臨床医がせん妄が存在するかどうか不明な場合は、表 13.2 を参照し、認知症とせん妄の症状の臨床的違いを検討する必要があります。さらに、いくつかの評価スケールがせん妄を特定するのに役立ちます。最も広く使用されているものの 1 つは、せん妄評価スケールです。これは、せん妄の症状を測定し、その進行状況を追跡する 10 項目の臨床医評価スケールです。診療所やベッドサイドで使用するための、より短くて実用的なスケールは、付録 B のポケット カード B.2 にある混乱評価法 (CAM) 診断アルゴリズムです。CAM 診断アルゴリズムは、病院で使用するために設計されました。という設定ですが、クリニックや介護施設でも同様に適用できます。 

*行動評価スケール 

多くの行動評価スケールを使用して、個人の行動上の問題の程度と範囲を評価し、その進行状況を追跡するための定量的なベースラインを確立できます。平均的な臨床医にとって、これらのスケールを定期的な診察中に使用することは必ずしも実用的ではありませんが、正式な認知症精密検査では非常に価値があり、研究には不可欠です。これらの尺度には、神経精神医学的インベントリ、アルツハイマー病の行動病理評価スケール、認知症の行動評価スケール、簡易精神医学的評価スケール、コーエン・マンスフィールド興奮度インベントリ、顕性攻撃性スケール、および認知症の評価スケールなどがあります。高齢者の攻撃的な行動。 

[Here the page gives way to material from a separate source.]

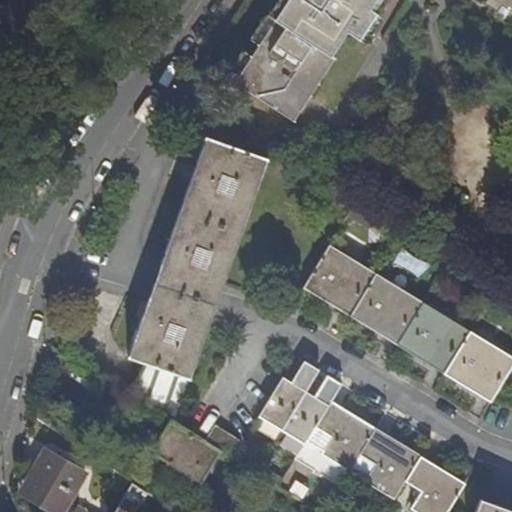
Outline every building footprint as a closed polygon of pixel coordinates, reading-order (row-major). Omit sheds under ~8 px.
[(280,0),(270,15),(277,20),(237,82),(295,120),(305,106),(296,100),(311,77),(320,83),(337,57),(334,54),(349,31),(348,30),(357,17),(369,26),(378,12),(372,8),(377,0),(280,0)] [(377,0),(372,8),(378,12),(380,13),(388,0),(377,0)] [(484,4),(478,0),(461,0),(479,11),(480,10),(484,4)] [(511,0),(478,0),(484,4),(480,10),(492,18),(496,11),(511,21),(511,0)] [(511,21),(496,11),(492,18),(491,19),(511,32),(511,21)] [(277,20),(270,15),(229,77),(237,82),(277,20)] [(348,30),(349,31),(361,39),(369,26),(357,17),(348,30)] [(296,100),(305,106),(320,83),(311,77),(296,100)] [(148,363),(128,394),(172,421),(176,423),(268,159),(209,138),(197,169),(203,172),(198,184),(192,182),(130,358),(148,363)] [(203,172),(197,169),(192,182),(198,184),(203,172)] [(351,315),(377,274),(330,244),(305,287),(319,295),(324,287),(334,294),(330,302),(351,315)] [(398,344),(424,302),(377,274),(351,315),(366,324),(370,316),(382,324),(377,331),(398,344)] [(324,287),(319,295),(330,302),(334,294),(324,287)] [(444,373),(471,331),(424,302),(398,344),(413,354),(417,345),(429,352),(424,360),(444,373)] [(366,324),(377,331),(382,324),(370,316),(366,324)] [(476,382),(472,390),(491,403),(511,369),(511,357),(471,331),(444,373),(460,383),(465,375),(476,382)] [(413,354),(424,360),(429,352),(417,345),(413,354)] [(305,444),(316,427),(332,401),(342,383),(329,374),(315,397),(306,392),(320,370),(308,361),(293,384),(284,379),(261,417),(305,444)] [(460,383),(472,390),(476,382),(465,375),(460,383)] [(332,401),(316,427),(332,437),(322,454),(350,472),(377,429),(332,401)] [(223,452),(206,442),(176,423),(172,421),(154,451),(168,460),(162,469),(198,492),(223,452)] [(223,452),(235,459),(243,444),(215,426),(206,442),(223,452)] [(377,429),(350,472),(395,499),(405,483),(421,457),(377,429)] [(20,490),(54,511),(62,511),(85,475),(45,450),(20,490)] [(148,460),(162,469),(168,460),(154,451),(148,460)] [(421,457),(405,483),(420,493),(410,509),(415,511),(448,511),(466,484),(421,457)] [(475,511),(511,511),(479,501),(475,511)]
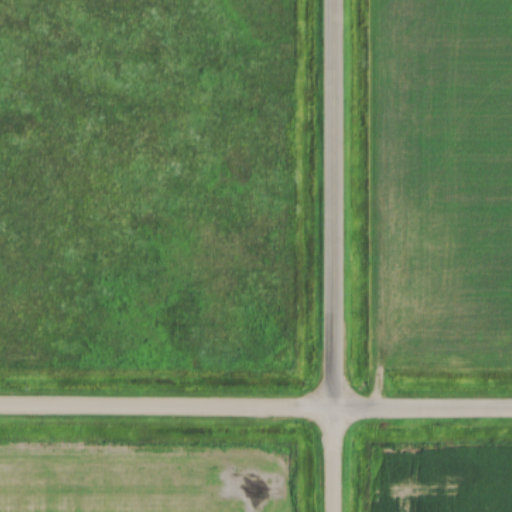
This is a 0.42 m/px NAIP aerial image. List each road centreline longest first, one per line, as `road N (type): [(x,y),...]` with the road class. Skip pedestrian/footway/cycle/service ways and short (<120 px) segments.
road 1 (residential): [(511,405),(0,402)]
road 2 (residential): [(336,511),(336,0)]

これらの尺度のほとんどは、情報提供者からの情報を必要とします。 Neuropsychiatric Inventory (NP1) は最も広範なスケールであり、臨床薬の治験で非常に人気があります。次の 12 の症状領域における行動の頻度と重症度を検査します。脱抑制;無関心;うつ;多幸感。イライラと不安定さ。脱抑制;妄想。幻覚。睡眠障害と食欲障害。そして異常な運動動作。アルツハイマー病の行動病理学評価スケールは、アルツハイマー病に焦点を当てた薬物治験でも広く使用されています。コーエン・マンスフィールドのアジテーション目録は、アジテーションと攻撃性により重点を置いています。これは、介護施設の入居者が参加する臨床試験の定番です。